Долго ли, коротко ли так-то Скрипун с Хапуном подвизались, только получает Ерёма однажды такую ли злую-пре-злую жалобу на Фому, что совесть у Скрипуна прямо-таки в ужасное шевеление пришла. И если бы не заглушил её телефонный звонок, бог знает, до чего бы ревизорская совесть дошевелилась.
— Алло!.. Да, это я, Ерёма… Здорово, Фома!.. Как? Лесу на дачку? Полвагона?.. Вот спасибо! Насчёт жалобного? Ды мы её сейчас…
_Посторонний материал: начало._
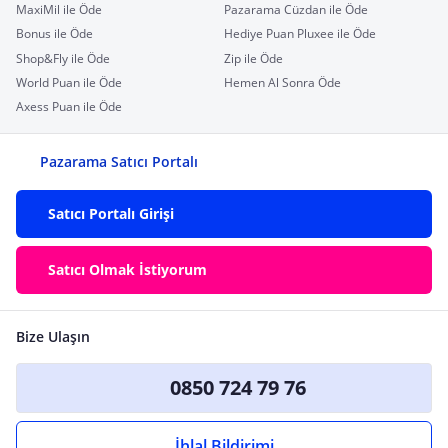
MaxiMil ile Öde
Pazarama Cüzdan ile Öde
Bonus ile Öde
Hediye Puan Pluxee ile Öde
Shop&Fly ile Öde
Zip ile Öde
World Puan ile Öde
Hemen Al Sonra Öde
Axess Puan ile Öde
Pazarama Satıcı Portalı
Satıcı Portalı Girişi
Satıcı Olmak İstiyorum
Bize Ulaşın
0850 724 79 76
İhlal Bildirimi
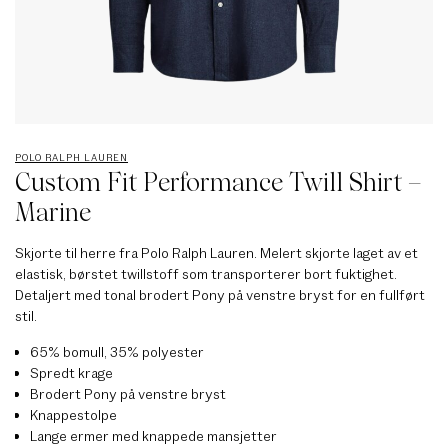
POLO RALPH LAUREN
Custom Fit Performance Twill Shirt –
Marine
Skjorte til herre fra Polo Ralph Lauren. Melert skjorte laget av et
elastisk, børstet twillstoff som transporterer bort fuktighet.
Detaljert med tonal brodert Pony på venstre bryst for en fullført
stil.
65% bomull, 35% polyester
Spredt krage
Brodert Pony på venstre bryst
Knappestolpe
Lange ermer med knappede mansjetter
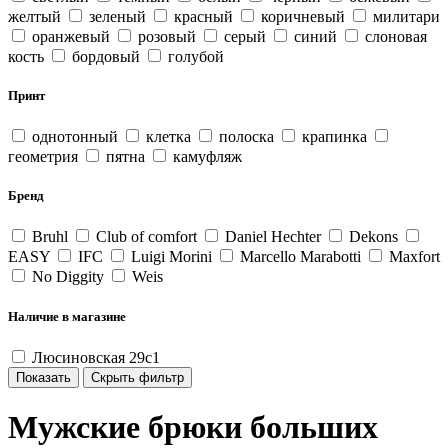
желтый
зеленый
красный
коричневый
милитари
оранжевый
розовый
серый
синий
слоновая
кость
бордовый
голубой
Принт
однотонный
клетка
полоска
крапинка
геометрия
пятна
камуфляж
Бренд
Bruhl
Club of comfort
Daniel Hechter
Dekons
EASY
IFC
Luigi Morini
Marcello Marabotti
Maxfort
No Diggity
Weis
Наличие в магазине
Люсиновская 29с1
Мужские брюки больших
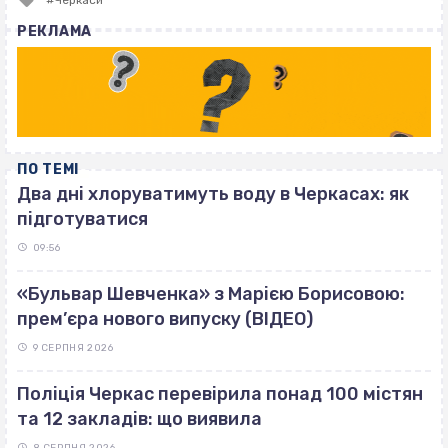
Черкаси
with
РЕКЛАМА
ПО ТЕМІ
Два дні хлоруватимуть воду в Черкасах: як
підготуватися
09:56
«Бульвар Шевченка» з Марією Борисовою:
прем’єра нового випуску (ВІДЕО)
9 СЕРПНЯ 2026
Поліція Черкас перевірила понад 100 містян
та 12 закладів: що виявила
8 СЕРПНЯ 2026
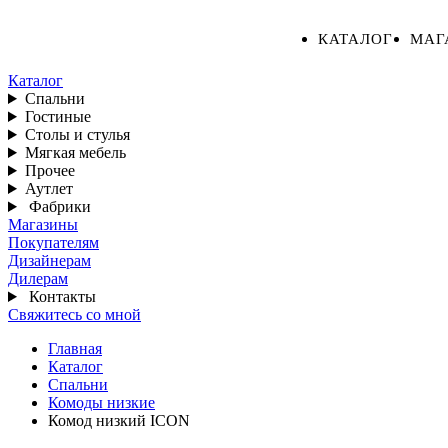
КАТАЛОГ
МАГ
Каталог
Спальни
Гостиные
Столы и стулья
Мягкая мебель
Прочее
Аутлет
Фабрики
Магазины
Покупателям
Дизайнерам
Дилерам
Контакты
Свяжитесь со мной
Главная
Каталог
Спальни
Комоды низкие
Комод низкий ICON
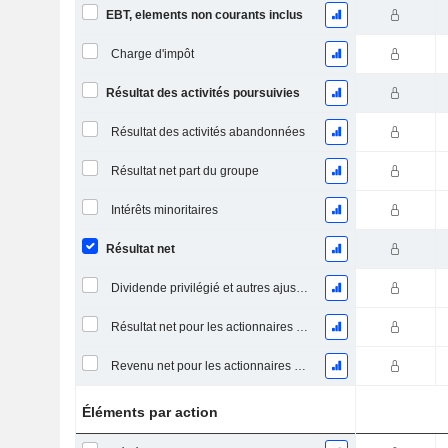
EBT, elements non courants inclus
Charge d'impôt
Résultat des activités poursuivies
Résultat des activités abandonnées
Résultat net part du groupe
Intérêts minoritaires
Résultat net
Dividende privilégié et autres ajustements
Résultat net pour les actionnaires ordinaires, éléments exceptionnels inclus.
Revenu net pour les actionnaires ordinaires, hors éléments exceptionnelsRésultat net pour les actionnaires ordinaires, éléments exceptionnels exclus.
Éléments par action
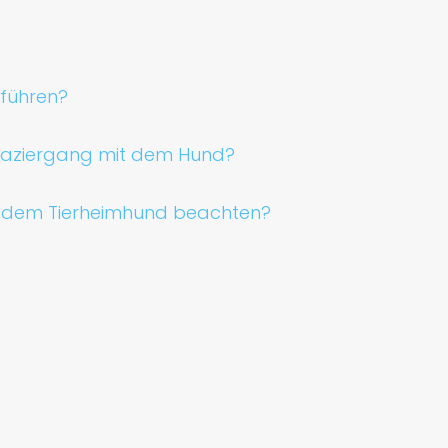
sführen?
Spaziergang mit dem Hund?
it dem Tierheimhund beachten?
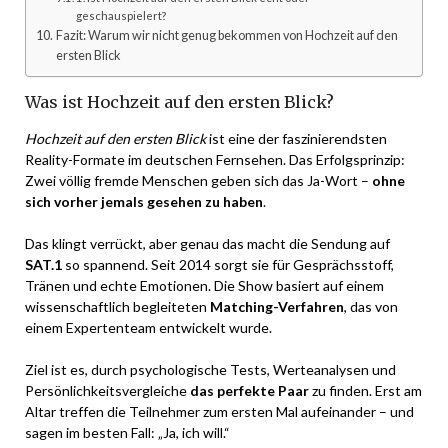
geschauspielert?
Fazit: Warum wir nicht genug bekommen von Hochzeit auf den
ersten Blick
Was ist Hochzeit auf den ersten Blick?
Hochzeit auf den ersten Blick
ist eine der faszinierendsten
Reality-Formate im deutschen Fernsehen. Das Erfolgsprinzip:
Zwei völlig fremde Menschen geben sich das Ja-Wort –
ohne
sich vorher jemals gesehen zu haben
.
Das klingt verrückt, aber genau das macht die Sendung auf
SAT.1
so spannend. Seit 2014 sorgt sie für Gesprächsstoff,
Tränen und echte Emotionen. Die Show basiert auf einem
wissenschaftlich begleiteten
Matching-Verfahren
, das von
einem Expertenteam entwickelt wurde.
Ziel ist es, durch psychologische Tests, Werteanalysen und
Persönlichkeitsvergleiche
das perfekte Paar
zu finden. Erst am
Altar treffen die Teilnehmer zum ersten Mal aufeinander – und
sagen im besten Fall: „Ja, ich will.“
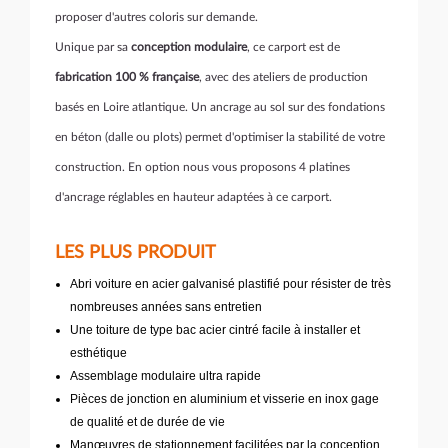
proposer d'autres coloris sur demande.
Unique par sa
conception modulaire
, ce carport est de
fabrication 100 % française
, avec des ateliers de production
basés en Loire atlantique. Un ancrage au sol sur des fondations
en béton (dalle ou plots) permet d'optimiser la stabilité de votre
construction. En option nous vous proposons 4 platines
d'ancrage réglables en hauteur adaptées à ce carport.
LES PLUS PRODUIT
Abri voiture en acier galvanisé plastifié pour résister de très
nombreuses années sans entretien
Une toiture de type bac acier cintré facile à installer et
esthétique
Assemblage modulaire ultra rapide
Pièces de jonction en aluminium et visserie en inox gage
de qualité et de durée de vie
Manœuvres de stationnement facilitées par la conception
Положил Ерёма трубку и взял золотое пёрышко, чтобы на жалобе «В дело» наскрипеть. Ап смотрит: золотое пёрышко ни туда и ни сюда, не пишет, не скрипит. Ерёма и так и этак его вертит — нет, совсем отказало. «Да ведь ты же вечное? Ты же не простое — золотое? В чём же дело?» — сердится Ерёма. А золотое пёрышко и говорит вдруг человеческим голосом:
— Хошь меня казни, хошь в помойку выбрасывай, а не могу я в присутствии прокурора ни писать, ни скрипеть.
Глянул Ерёма перед собой и обмер: прокурор-то Недреманное Око — вот он, перед ним сидит и молвит:
— Ну, Ерёма, сумел плутовать, сумей и ответ держать.
С тех пор, говорят, и песенка поётся:
Вор Ерёма сел на дно,
А Фома-то там давно.
МИЛЯГА
Болтун подобен маятнику:
того и другого надо остановить.
Поезд остановился на большой узловой станции. Мои московские спутники попрощались и вышли из купе. Я остался один и, судя по тому, что до отхода поезда оставалось всего пять минут, а в купе никто не появлялся, был обречён на одиночество.
Но вот в дверях купе появилась огромная фигура в жёлтом кожаном пальто.